Republican gubernatorial candidates have talked of billion-dollar tax cuts, especially for businesses. Porn said polls don't show much support for cutting business taxes alone.

An EPIC poll in April showed voters favor a mix of budget cuts and higher taxes or fees to balance the state budget.

Bill Ballenger, publisher of the political newsletter Inside Michigan Politics, said Republicans in a crowded field are trying harder to appeal to the right than Democrats are appealing to the left.

"The candidates are trying to out-conservative each other on certain key issues," Ballenger said. "I can't recall a time in a primary when I've heard this much conservative talk."

The Republicans Michigan Republicans won't have a shortage of conservatives to choose from in the Aug. 3 primary.

Each of the leading candidates -- Oakland County Sheriff Michael Bouchard, Attorney General Mike Cox, state Sen. Tom George, U.S. Rep. Pete Hoekstra and Ann Arbor businessman Rick Snyder -- is a self-described conservative.

Although Snyder doesn't really like to self-describe with political labels at all, spokesman Jake Suski said, "He's as conservative as the next guy, but he's moderate in tone."

On the other hand, Snyder -- a past supporter of a group that thinks the anti-abortion-rights plank in the Republican Party's national platform should be removed -- penned an opinion piece for the Grand Rapids Press recently touting his pro-life credentials.

So look for each of them -- whether out of principle or politics -- to run on the conservative side of the street in 2010.

Mitchell, the pollster, said it's some of both.

Voters, especially Republican primary voters, have steered to the right since the 2008 presidential election in reaction to what they believe is an overreach by Democrats in Washington, he said.

"There is a real feeling among Republicans that (Democrats) are running things as far left liberals, even socialists," Mitchell said.

A significant number of self-identified independents share that view, he said, and in many respects, the politicians are following the voters' lead.

Some of the candidates insist they've been there all along.

Attorney General Cox has grabbed headlines during the last year for all manner of actions and assertions aimed to appeal to the right side of the political spectrum. He's pledged to slash taxes and downsize government, led chants at Tea Party rallies and sued President Barack Obama and House Speaker Nancy Pelosi over federal health care legislation.

None of that means he's moved an inch to the right, campaign spokesman Nick DeLeeuw said.

"Mike Cox has always been a conservative," DeLeeuw said. "He took the no-tax pledge years ago.
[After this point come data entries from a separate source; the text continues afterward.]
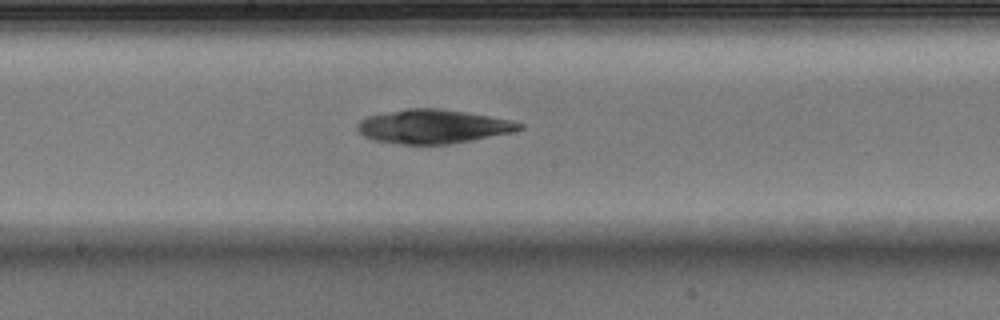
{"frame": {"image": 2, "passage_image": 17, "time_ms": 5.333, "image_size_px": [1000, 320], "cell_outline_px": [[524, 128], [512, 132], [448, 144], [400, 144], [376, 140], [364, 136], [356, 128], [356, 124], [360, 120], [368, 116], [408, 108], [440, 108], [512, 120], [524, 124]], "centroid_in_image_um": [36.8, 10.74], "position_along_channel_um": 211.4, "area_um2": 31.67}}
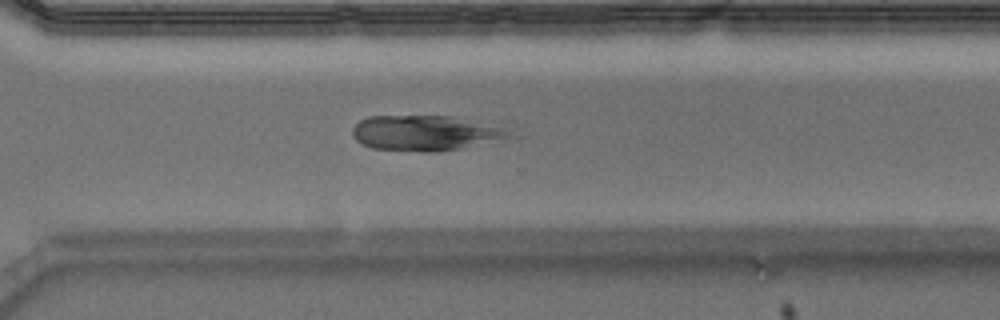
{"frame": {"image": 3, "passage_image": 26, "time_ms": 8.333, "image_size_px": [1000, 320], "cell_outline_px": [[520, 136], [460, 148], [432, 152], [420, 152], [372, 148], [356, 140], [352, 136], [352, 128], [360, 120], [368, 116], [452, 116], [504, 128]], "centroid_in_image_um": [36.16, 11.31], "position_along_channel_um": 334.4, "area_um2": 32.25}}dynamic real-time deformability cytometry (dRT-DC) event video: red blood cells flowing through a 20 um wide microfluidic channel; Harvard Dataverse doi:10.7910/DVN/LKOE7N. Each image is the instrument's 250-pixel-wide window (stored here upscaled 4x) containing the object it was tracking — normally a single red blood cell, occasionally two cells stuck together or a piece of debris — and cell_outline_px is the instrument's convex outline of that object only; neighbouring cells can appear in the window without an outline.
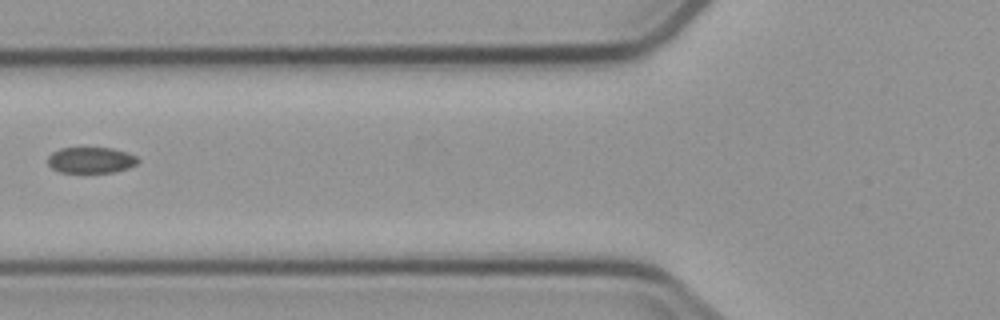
{"species": "common noctule bat (a hibernating species)", "species_latin": "Nyctalus noctula", "temperature_condition": "cold", "stored_images_in_passage": 7, "segment_of_instrument_passage": [2, 2], "camera_frame_rate_fps": 3000, "um_per_image_px": 0.085, "animal": {"sex": "male", "body_mass_g": 23.1, "forearm_length_mm": 52.7}, "frame": {"image": 1, "passage_image": 6, "time_ms": 6.0, "image_size_px": [1000, 320], "cell_outline_px": [[140, 160], [136, 164], [128, 168], [112, 172], [60, 172], [52, 168], [48, 164], [48, 156], [52, 152], [60, 148], [112, 148], [136, 156]], "centroid_in_image_um": [7.71, 13.61], "position_along_channel_um": 118.1, "area_um2": 13.53}}
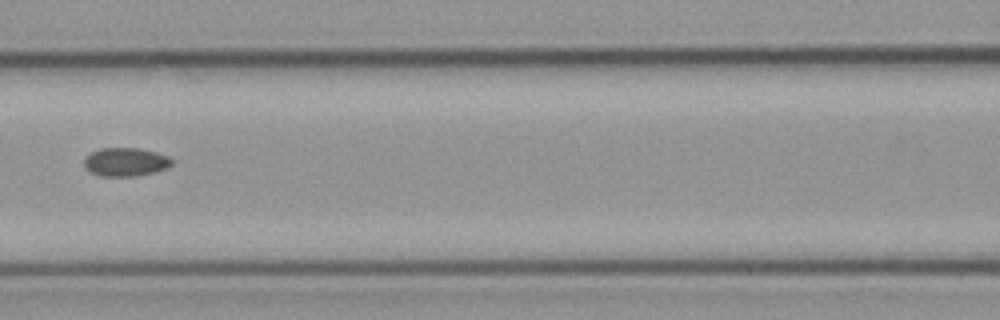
{"frame": {"image": 2, "passage_image": 7, "time_ms": 7.0, "image_size_px": [1000, 320], "cell_outline_px": [[172, 164], [168, 168], [136, 176], [100, 176], [88, 172], [84, 168], [84, 160], [92, 152], [100, 148], [136, 148], [156, 152], [168, 156], [172, 160]], "centroid_in_image_um": [10.65, 13.77], "position_along_channel_um": 156.0, "area_um2": 14.57}}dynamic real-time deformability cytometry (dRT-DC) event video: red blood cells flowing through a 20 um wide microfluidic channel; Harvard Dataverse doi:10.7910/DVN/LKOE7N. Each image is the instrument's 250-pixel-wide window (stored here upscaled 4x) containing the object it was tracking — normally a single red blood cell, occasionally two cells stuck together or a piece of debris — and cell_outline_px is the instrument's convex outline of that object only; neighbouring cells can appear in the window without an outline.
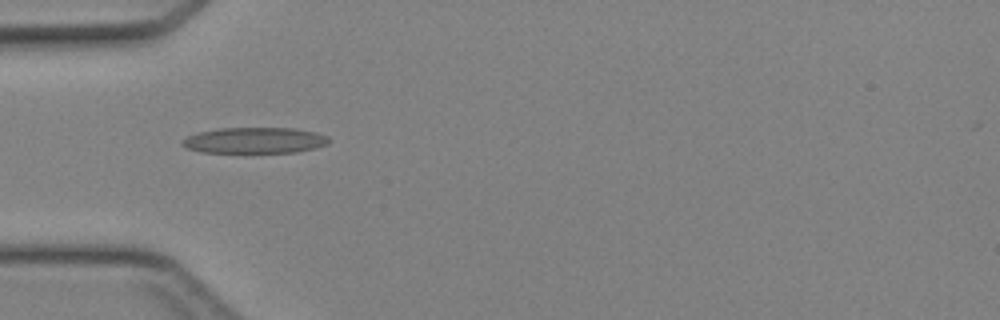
{"species": "Egyptian fruit bat (a non-hibernating species)", "species_latin": "Rousettus aegyptiacus", "temperature_condition": "cold", "stored_images_in_passage": 32, "camera_frame_rate_fps": 3000, "um_per_image_px": 0.085, "animal": {"sex": "female"}, "frame": {"image": 1, "passage_image": 1, "time_ms": 0.0, "image_size_px": [1000, 320], "cell_outline_px": [[328, 144], [316, 148], [296, 152], [200, 152], [188, 148], [180, 144], [188, 136], [200, 132], [220, 128], [296, 128], [316, 132], [328, 136]], "centroid_in_image_um": [21.69, 11.93], "position_along_channel_um": 63.3, "area_um2": 22.02}}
He was the only statewide politician to oppose racial preferences" by supporting the Michigan Civil Rights Initiative in 2006.

"He hasn't changed."

Sheriff Bouchard also has been emphasizing his libertarian-conservative bona fides, siding with Arizona on the enforcement of a controversial immigration law and saying he wouldn't have signed legislation banning smoking in bars and restaurants.

And barely a week goes by that Rep. Hoekstra of Holland doesn't send out an announcement proclaiming his certification as a true conservative by one conservative activist group or the other.

Bill Rustem, a Michigan Republican from the era of former Gov. William Milliken (for whom he once worked), said that for whatever reason, the GOP candidates of 2010 are miles right of the party's former mainstream.

Former Republican governors like Milliken and George Romney would have trouble winning the nomination today, he said.

Of former Gov. John Engler, Rustem said: "I never heard Engler talk about immigration or take the no-tax pledge."

Mitchell, the pollster, however, said if Engler were a candidate today he might well be taking a harder line on immigration and taxes.

Engler knew that "you need to give voters a clear choice between the conservative agenda and the liberal agenda," Mitchell said.